→ **The problem**: Exactly and only the lines below from the one containing "right elbow: (222, 303)" down to the one containing "right wrist: (200, 195)" are wanted, both included; please exclude every picture.
◇ ◇ ◇ ◇ ◇
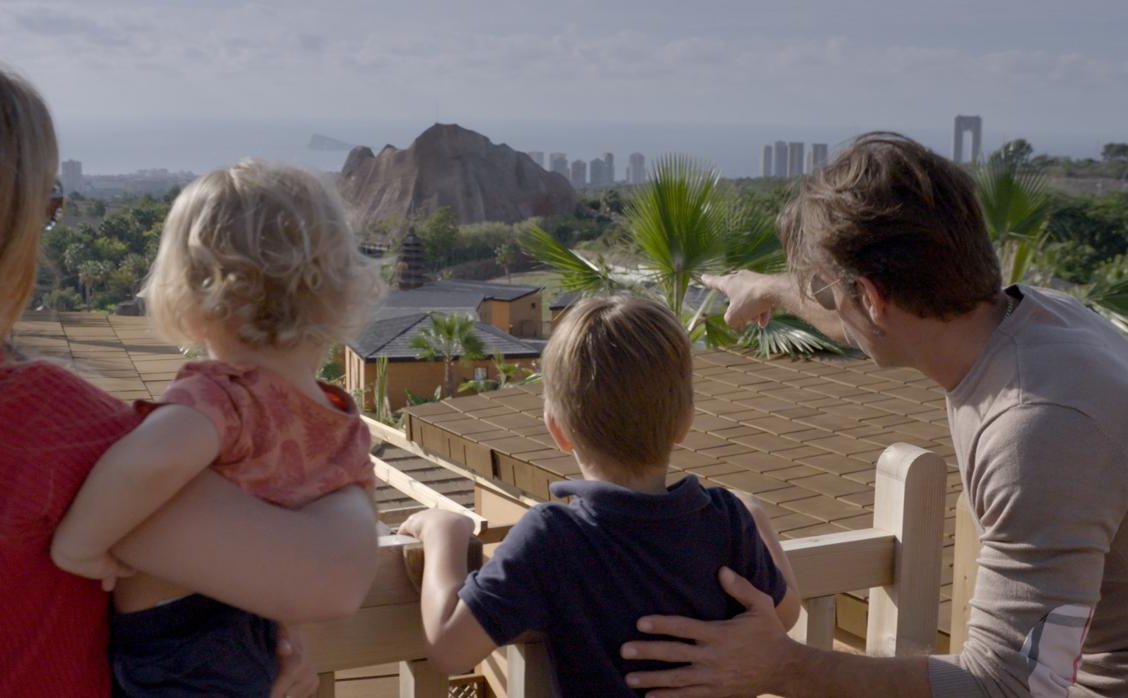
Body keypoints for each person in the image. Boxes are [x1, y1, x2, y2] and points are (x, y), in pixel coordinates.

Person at [0, 53, 378, 698]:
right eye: (49, 207)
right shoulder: (41, 427)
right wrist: (348, 473)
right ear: (0, 227)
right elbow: (331, 580)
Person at [621, 132, 1128, 698]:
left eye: (826, 290)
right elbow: (863, 312)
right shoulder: (1038, 319)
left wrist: (779, 666)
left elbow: (1003, 687)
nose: (825, 302)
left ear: (871, 296)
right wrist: (774, 288)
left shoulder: (1035, 428)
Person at [52, 159, 384, 696]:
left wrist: (80, 543)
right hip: (254, 639)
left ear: (190, 290)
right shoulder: (337, 419)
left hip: (178, 649)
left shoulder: (224, 396)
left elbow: (153, 459)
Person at [399, 296, 801, 697]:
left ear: (557, 431)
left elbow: (451, 649)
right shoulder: (726, 520)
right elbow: (784, 614)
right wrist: (754, 513)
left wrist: (443, 533)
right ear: (685, 420)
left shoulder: (552, 538)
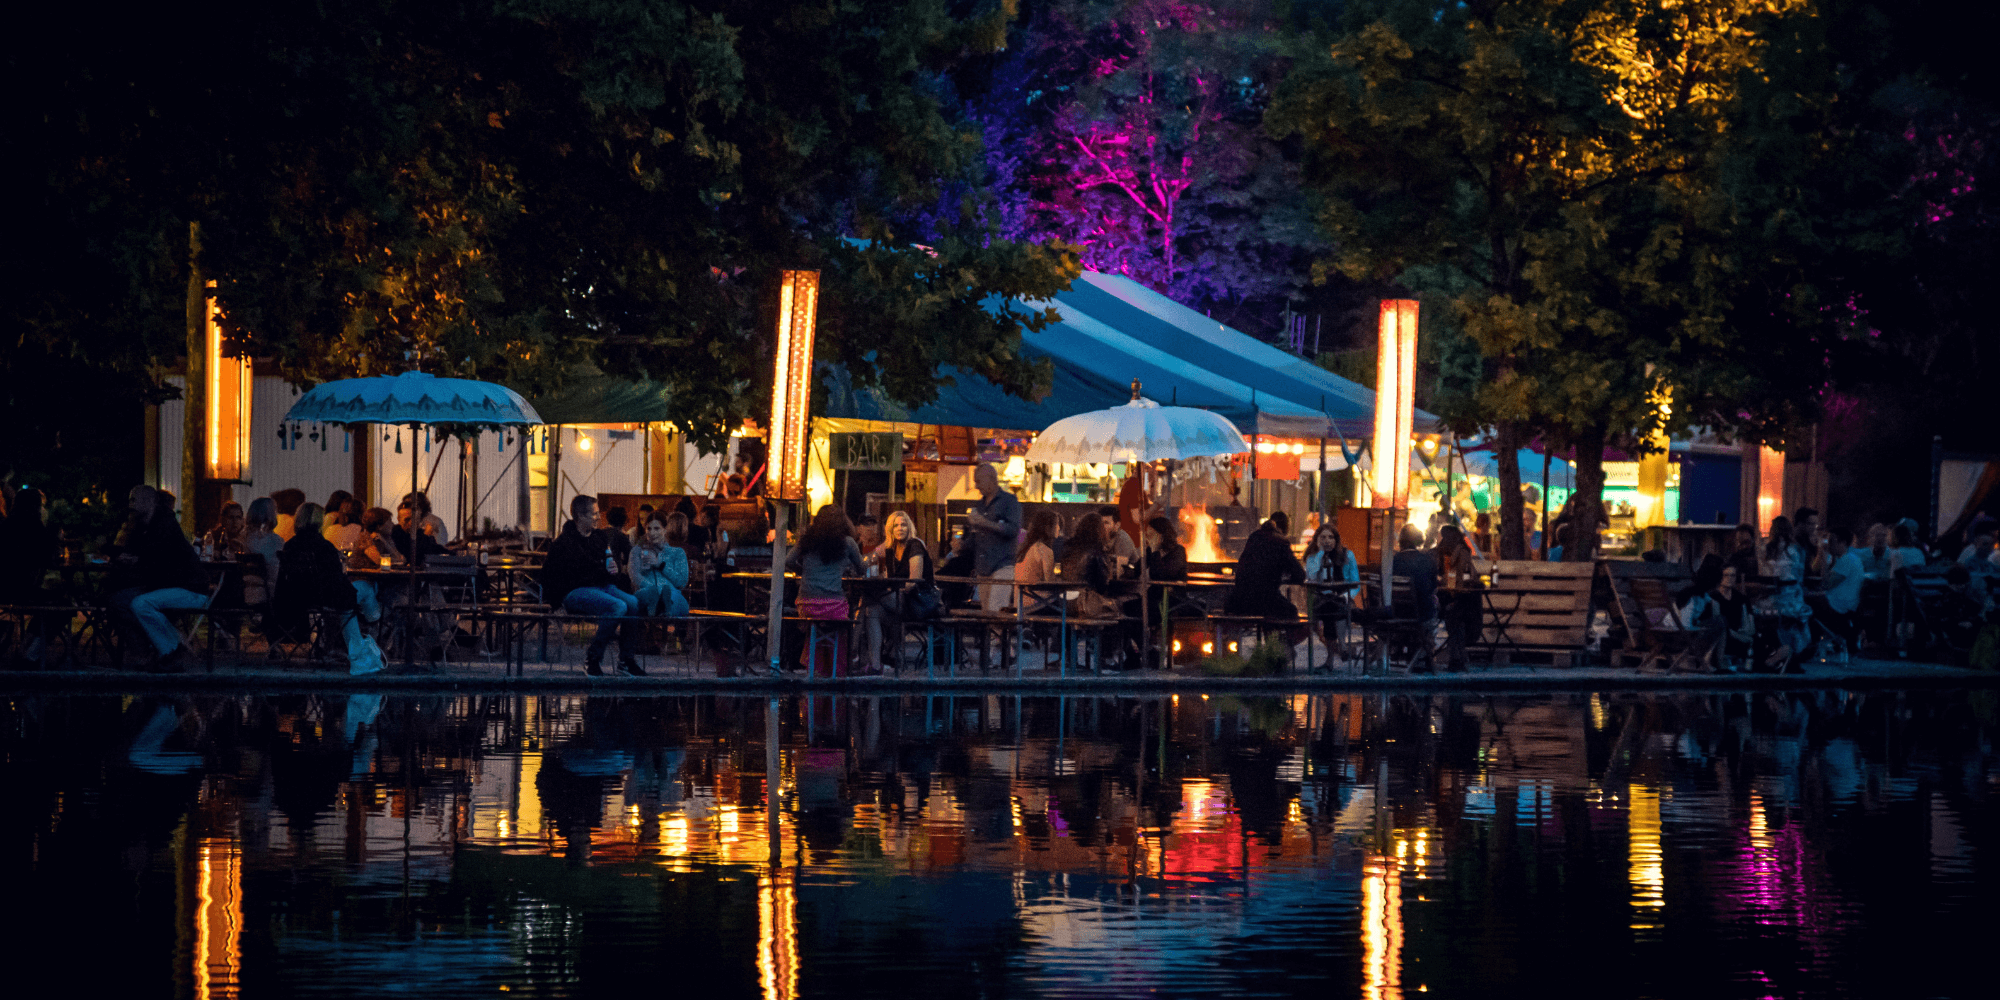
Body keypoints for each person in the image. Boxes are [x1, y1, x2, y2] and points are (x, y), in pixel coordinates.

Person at [106, 484, 210, 671]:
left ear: (149, 501)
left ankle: (171, 651)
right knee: (117, 602)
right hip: (163, 586)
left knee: (139, 603)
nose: (130, 504)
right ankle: (145, 652)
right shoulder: (143, 525)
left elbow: (156, 560)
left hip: (188, 587)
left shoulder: (164, 525)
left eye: (134, 499)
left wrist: (134, 561)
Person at [542, 494, 642, 675]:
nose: (598, 518)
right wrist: (555, 603)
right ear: (580, 516)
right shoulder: (563, 543)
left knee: (633, 603)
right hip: (575, 590)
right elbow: (547, 575)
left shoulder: (600, 538)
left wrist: (613, 570)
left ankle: (626, 659)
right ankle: (593, 657)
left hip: (602, 586)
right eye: (594, 514)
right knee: (618, 606)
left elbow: (607, 561)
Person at [268, 503, 367, 657]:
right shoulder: (324, 547)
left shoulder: (290, 546)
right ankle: (346, 647)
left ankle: (332, 646)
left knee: (344, 599)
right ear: (318, 521)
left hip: (292, 599)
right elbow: (335, 578)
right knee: (349, 598)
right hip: (319, 597)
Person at [786, 505, 866, 672]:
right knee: (845, 619)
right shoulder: (848, 543)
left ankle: (814, 667)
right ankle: (839, 668)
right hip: (833, 607)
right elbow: (862, 569)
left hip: (806, 605)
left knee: (814, 627)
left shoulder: (806, 540)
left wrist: (801, 571)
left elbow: (788, 560)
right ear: (842, 522)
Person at [867, 510, 936, 669]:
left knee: (871, 597)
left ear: (909, 527)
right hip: (899, 600)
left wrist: (887, 589)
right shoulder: (891, 548)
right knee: (871, 611)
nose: (900, 528)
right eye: (895, 525)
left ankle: (857, 651)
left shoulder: (915, 545)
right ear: (890, 529)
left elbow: (914, 580)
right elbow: (871, 557)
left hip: (917, 601)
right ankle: (876, 665)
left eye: (904, 524)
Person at [0, 487, 61, 665]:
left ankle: (25, 649)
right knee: (60, 605)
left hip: (4, 589)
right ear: (35, 507)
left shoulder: (5, 526)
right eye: (42, 506)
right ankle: (29, 652)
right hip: (21, 591)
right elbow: (49, 560)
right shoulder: (36, 529)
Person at [964, 463, 1023, 612]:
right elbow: (976, 535)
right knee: (986, 612)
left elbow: (1013, 529)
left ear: (991, 479)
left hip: (1003, 563)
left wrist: (985, 523)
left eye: (978, 481)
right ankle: (993, 635)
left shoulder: (1009, 502)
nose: (976, 486)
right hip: (983, 566)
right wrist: (962, 545)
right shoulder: (980, 505)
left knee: (995, 611)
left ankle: (996, 636)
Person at [1757, 515, 1812, 671]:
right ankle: (1788, 656)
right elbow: (1800, 573)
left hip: (1774, 592)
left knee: (1781, 622)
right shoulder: (1795, 550)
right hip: (1791, 592)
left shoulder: (1766, 549)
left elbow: (1764, 573)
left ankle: (1781, 655)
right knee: (1795, 624)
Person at [1225, 511, 1305, 619]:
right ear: (1285, 528)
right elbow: (1299, 574)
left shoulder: (1254, 537)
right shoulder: (1281, 542)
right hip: (1264, 600)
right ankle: (1274, 636)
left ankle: (1267, 635)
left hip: (1237, 601)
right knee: (1291, 612)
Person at [1433, 524, 1482, 672]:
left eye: (1442, 537)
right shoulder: (1443, 554)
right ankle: (1457, 658)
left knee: (1453, 615)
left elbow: (1465, 580)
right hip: (1452, 597)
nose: (1439, 540)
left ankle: (1456, 658)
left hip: (1464, 600)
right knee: (1452, 614)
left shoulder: (1461, 554)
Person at [1058, 510, 1124, 620]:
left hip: (1063, 602)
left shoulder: (1068, 548)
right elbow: (1102, 586)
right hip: (1084, 603)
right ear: (1099, 530)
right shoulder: (1097, 551)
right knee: (1120, 608)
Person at [1809, 527, 1863, 652]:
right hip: (1844, 605)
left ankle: (1810, 645)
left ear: (1843, 542)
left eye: (1832, 541)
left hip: (1838, 607)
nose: (1829, 545)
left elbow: (1826, 584)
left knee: (1804, 604)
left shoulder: (1847, 560)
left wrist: (1823, 558)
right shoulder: (1849, 559)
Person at [631, 513, 691, 618]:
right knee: (646, 595)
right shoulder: (637, 551)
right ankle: (661, 608)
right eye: (649, 529)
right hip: (647, 591)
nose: (652, 533)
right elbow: (635, 576)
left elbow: (681, 582)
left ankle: (664, 608)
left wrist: (661, 565)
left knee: (672, 595)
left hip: (672, 593)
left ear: (665, 529)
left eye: (657, 529)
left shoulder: (677, 552)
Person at [391, 500, 447, 566]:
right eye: (407, 519)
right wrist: (426, 534)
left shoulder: (419, 532)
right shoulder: (396, 532)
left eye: (415, 519)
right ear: (398, 519)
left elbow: (435, 549)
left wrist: (452, 549)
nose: (411, 523)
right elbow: (414, 555)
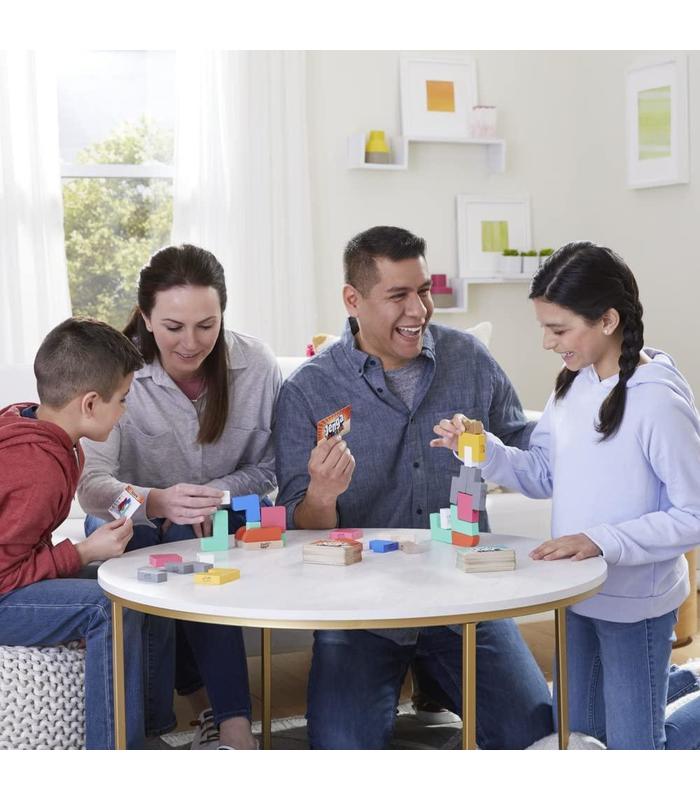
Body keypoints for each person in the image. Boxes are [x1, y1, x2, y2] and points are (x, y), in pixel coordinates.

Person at [274, 225, 553, 749]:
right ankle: (429, 682)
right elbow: (295, 527)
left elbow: (527, 450)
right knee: (342, 749)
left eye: (424, 290)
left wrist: (503, 443)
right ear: (352, 300)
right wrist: (321, 495)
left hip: (465, 600)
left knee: (535, 736)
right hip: (360, 613)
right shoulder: (308, 390)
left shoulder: (469, 359)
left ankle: (438, 680)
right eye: (398, 295)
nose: (418, 310)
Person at [432, 241, 700, 749]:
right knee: (576, 739)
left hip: (636, 605)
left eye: (558, 330)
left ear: (607, 320)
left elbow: (693, 513)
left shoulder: (658, 402)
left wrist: (599, 540)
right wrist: (484, 449)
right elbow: (542, 474)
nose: (546, 343)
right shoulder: (572, 387)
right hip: (576, 594)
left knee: (635, 754)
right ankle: (667, 686)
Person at [78, 244, 282, 750]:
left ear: (223, 315)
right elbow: (92, 487)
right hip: (136, 520)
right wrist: (156, 502)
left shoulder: (256, 366)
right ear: (147, 318)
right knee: (150, 544)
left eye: (206, 325)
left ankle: (234, 729)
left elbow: (272, 467)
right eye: (173, 327)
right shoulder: (114, 374)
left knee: (203, 545)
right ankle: (165, 722)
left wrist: (215, 496)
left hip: (225, 513)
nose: (191, 343)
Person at [0, 317, 146, 749]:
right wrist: (82, 552)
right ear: (90, 404)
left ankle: (147, 726)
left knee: (131, 585)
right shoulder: (38, 467)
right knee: (110, 607)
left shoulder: (39, 430)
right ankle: (115, 753)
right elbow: (5, 576)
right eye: (122, 399)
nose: (124, 412)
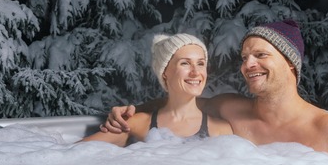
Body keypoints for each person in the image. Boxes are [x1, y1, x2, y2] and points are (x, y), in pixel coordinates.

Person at [101, 19, 328, 159]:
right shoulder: (229, 109)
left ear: (289, 63)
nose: (248, 65)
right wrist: (130, 111)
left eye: (260, 55)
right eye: (244, 58)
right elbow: (178, 105)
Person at [82, 33, 233, 146]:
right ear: (164, 72)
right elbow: (72, 155)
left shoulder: (220, 129)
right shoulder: (137, 124)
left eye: (200, 63)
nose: (195, 72)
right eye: (185, 63)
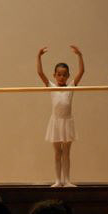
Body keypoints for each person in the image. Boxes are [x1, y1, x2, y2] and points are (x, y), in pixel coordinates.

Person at [36, 45, 84, 187]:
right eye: (59, 74)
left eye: (64, 74)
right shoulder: (51, 86)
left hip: (67, 122)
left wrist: (79, 55)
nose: (62, 77)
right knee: (57, 153)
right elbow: (40, 73)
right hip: (56, 122)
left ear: (68, 76)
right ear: (55, 75)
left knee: (66, 153)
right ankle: (58, 180)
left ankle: (67, 180)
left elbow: (82, 71)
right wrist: (38, 56)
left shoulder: (71, 86)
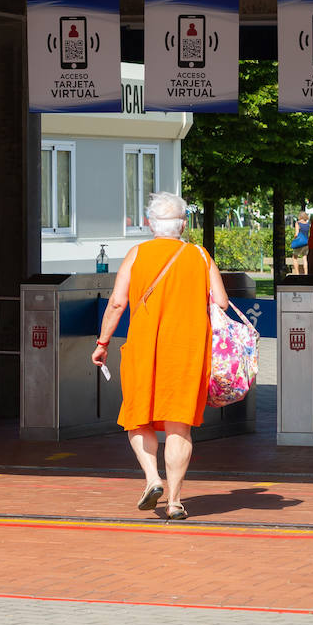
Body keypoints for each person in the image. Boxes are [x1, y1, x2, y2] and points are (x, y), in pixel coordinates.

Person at [92, 191, 229, 520]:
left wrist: (102, 342)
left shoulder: (137, 254)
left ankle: (153, 479)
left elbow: (117, 303)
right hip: (187, 351)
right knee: (179, 427)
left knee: (138, 418)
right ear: (183, 224)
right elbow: (222, 303)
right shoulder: (200, 255)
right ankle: (175, 501)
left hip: (144, 349)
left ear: (151, 224)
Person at [291, 210, 311, 274]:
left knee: (294, 257)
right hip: (306, 243)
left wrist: (294, 239)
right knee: (305, 258)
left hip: (299, 243)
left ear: (299, 216)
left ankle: (297, 274)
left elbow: (296, 234)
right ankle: (306, 273)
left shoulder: (298, 223)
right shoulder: (308, 224)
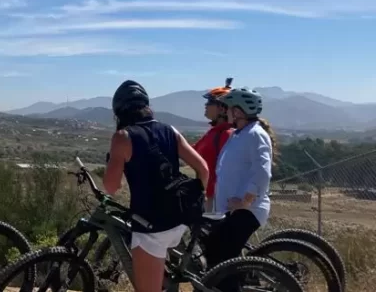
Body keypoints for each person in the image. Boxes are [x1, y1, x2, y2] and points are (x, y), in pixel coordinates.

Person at [103, 80, 209, 292]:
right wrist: (200, 195)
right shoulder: (169, 130)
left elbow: (110, 188)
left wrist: (113, 162)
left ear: (119, 111)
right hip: (179, 220)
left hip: (151, 228)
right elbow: (203, 169)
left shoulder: (122, 137)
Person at [203, 87, 276, 292]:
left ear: (239, 111)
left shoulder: (255, 134)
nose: (226, 112)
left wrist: (245, 200)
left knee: (223, 258)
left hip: (248, 209)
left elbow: (262, 171)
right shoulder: (238, 134)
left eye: (229, 108)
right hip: (233, 208)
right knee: (215, 252)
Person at [193, 78, 235, 212]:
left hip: (217, 198)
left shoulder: (227, 135)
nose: (206, 105)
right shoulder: (214, 132)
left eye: (210, 102)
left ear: (222, 109)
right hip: (208, 194)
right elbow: (191, 151)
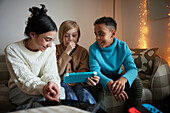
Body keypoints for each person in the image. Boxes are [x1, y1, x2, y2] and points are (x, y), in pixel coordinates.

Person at [4, 4, 64, 110]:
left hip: (44, 85)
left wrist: (52, 84)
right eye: (47, 39)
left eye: (52, 40)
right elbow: (25, 80)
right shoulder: (12, 50)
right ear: (32, 34)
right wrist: (44, 88)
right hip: (19, 89)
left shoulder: (51, 48)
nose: (50, 44)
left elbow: (51, 73)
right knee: (41, 98)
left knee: (61, 93)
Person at [89, 16, 143, 111]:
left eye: (101, 34)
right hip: (102, 77)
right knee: (95, 85)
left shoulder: (123, 47)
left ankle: (131, 110)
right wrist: (109, 84)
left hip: (117, 76)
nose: (97, 38)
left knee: (137, 83)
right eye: (96, 34)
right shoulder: (93, 49)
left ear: (112, 34)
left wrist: (123, 79)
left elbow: (132, 69)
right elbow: (95, 72)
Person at [56, 20, 100, 104]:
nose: (70, 39)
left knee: (85, 95)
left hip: (78, 83)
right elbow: (58, 71)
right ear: (61, 36)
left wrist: (86, 79)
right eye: (66, 36)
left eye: (74, 36)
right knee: (70, 96)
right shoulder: (56, 50)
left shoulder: (83, 52)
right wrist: (67, 52)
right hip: (62, 82)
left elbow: (84, 71)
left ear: (78, 36)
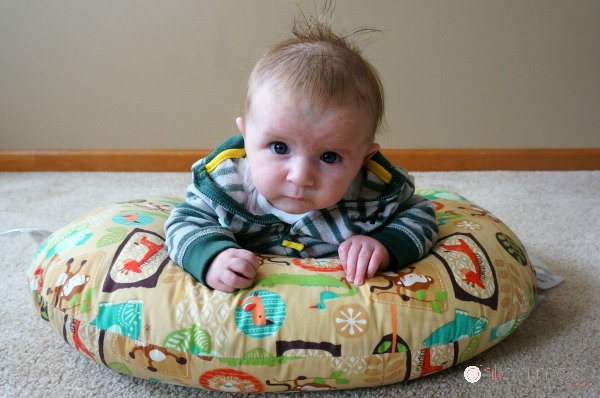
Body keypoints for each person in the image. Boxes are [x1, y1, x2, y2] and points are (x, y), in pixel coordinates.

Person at [165, 19, 438, 292]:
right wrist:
◇ ◇ ◇ ◇ ◇
→ **Written response**:
right elbow: (222, 303)
right shoulder: (200, 255)
right ankle: (175, 501)
left hip: (144, 349)
left ear: (151, 224)
Person at [291, 210, 311, 274]:
left knee: (294, 257)
right hip: (306, 243)
left wrist: (294, 239)
right knee: (305, 258)
left hip: (299, 243)
left ear: (299, 216)
left ankle: (297, 274)
left elbow: (296, 234)
right ankle: (306, 273)
left shoulder: (298, 223)
right shoulder: (308, 224)
Body keypoints for each person in the image. Boxes are [x1, y1, x2, y2] and points are (x, y), in pixel coordinates.

Person at [103, 80, 209, 292]:
right wrist: (200, 195)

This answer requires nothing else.